Walaupun bekerja, mama nya adalah orang yang tegas dan penuh disiplin. Dia sengaja memberikan anaknya ponsel jadul supaya anaknya tidak terlena oleh gawai canggih dan membuang-buang waktunya untuk belajar. Tetapi berkat kedisiplinan mama nya, Sunny bisa meraih peringkat lima besar ketika dia masih Kelas X dulu.
“SAFE!” Sunny kemudian memarkir sepedanya di pojokan parkiran motor, dimana dia bisa menggembok sepeda ontel miliknya supaya tidak dicuri.
Sunny mengistirahatkan dengkulnya yang kelelahan karena mengayuh sepeda. Tentu saja dia sangat lelah. Dulu Sunny meminta motor untuk berangkat ke sekolah karena teman-temannya berangkat dengan motor mereka dan memarkirnya di sekolah. Pemandangan ketika melihat kakak kelasnya memarkir motor sangatlah keren bagi Sunny yang saat itu baru saja duduk di semester genap Kelas X. Mama yang mendengar alasan mengapa mereka harus membeli motor, diterima oleh mama.

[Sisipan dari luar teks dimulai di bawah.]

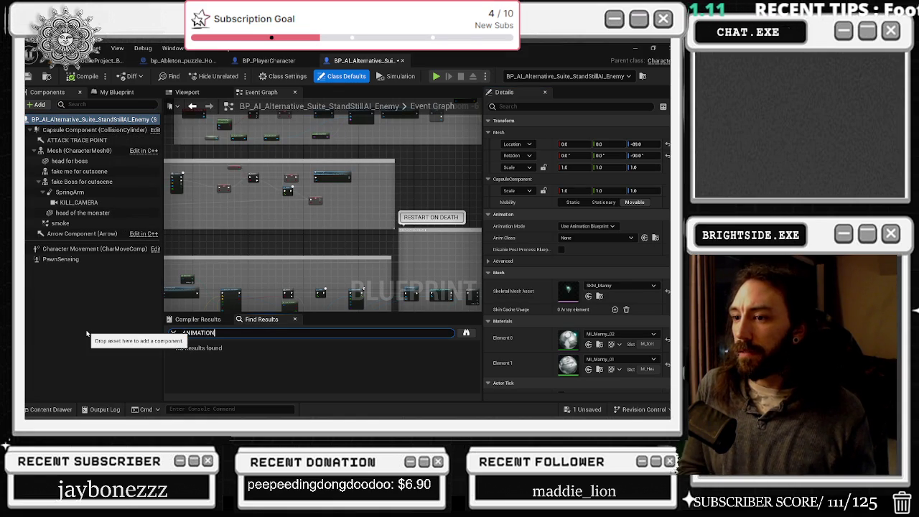
key(Return)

Keesokan paginya, mama malah memberikan sepeda ontel milik kakek tua dari pintu sebelah. Lampu sepeda nya bahkan harus dibetulkan ke bengkel. Entahlah apa yang membuat sepeda itu menarik perhatian mama nya. Sunny tak henti-hentinya meneror mama untuk dibelikan motor baru. Tapi mama adalah orang yang keras kepala dan kedisiplinan yang sangat tinggi. Sangat tinggi sampai-sampai rumah selalu terlihat mengkilap tanpa debu sedikitpun. Perfeksionis abnormal. Sehingga keputusannya bulat dan Sunny harus terima ejekan dari teman-temannya karena datang ke sekolah dengan sepeda ontel.
Sunny memberikan salam kepada guru-guru yang menjaga di depan gerbang SMA Novelia. Kemudian dia berlari menuju lantai tiga, tempat ruang kelas XII-II IPS berada. Hari itu sudah terlalu siang untuk mencatat PR yang diberikan oleh guru-guru yang akan mengajar di hari pertama di semester awal mereka naik kelas. Untuk itu, separuh kelas sengaja datang terlambat.
Suasana kelas masih sunyi. Kelas akan dibilang ramai jika anak cowok sudah memasuki kelas dan mulai memainkan permainan konyol mereka yang membuat seisi ruangan bising. Tetapi hari ini masih sangat sunyi, karena anak cowok sedang sibuk di balkon mencari mangsa calon anak cewek yang bisa dijadikan primadona angkatan kelas X.
“Itu balkon rame banget. Sampe bau jigong.” Sunny menghampiri teman-temannya yang telah menyambar dua deret bangku di belakang dekat jendela. Posisi yang strategis untuk menjauhkan aktivitas mereka dari kebisingan kelas.
“Biasa.. pada cari mana yang bakalan jadi calon Evelyn ke II.” Jawab Mary dengan nada sarkastik.
Marysia Azuralina. Atau biasa dipanggil Mary. Seperti namanya, warna kesukaannya adalah biru. Mulai dari warna tas, peralatan tulis, buku tulis dan bahkan kamarnya semua berwarna biru. Kebanyakan orang memanggilnya Azura karena nama Mary sudah menjadi nama pasaran di SMA Novelina. Hanya teman-teman dekatnya saja yang memanggilnya Mary. anehnya di rumah, keluarganya memanggilnya Lina.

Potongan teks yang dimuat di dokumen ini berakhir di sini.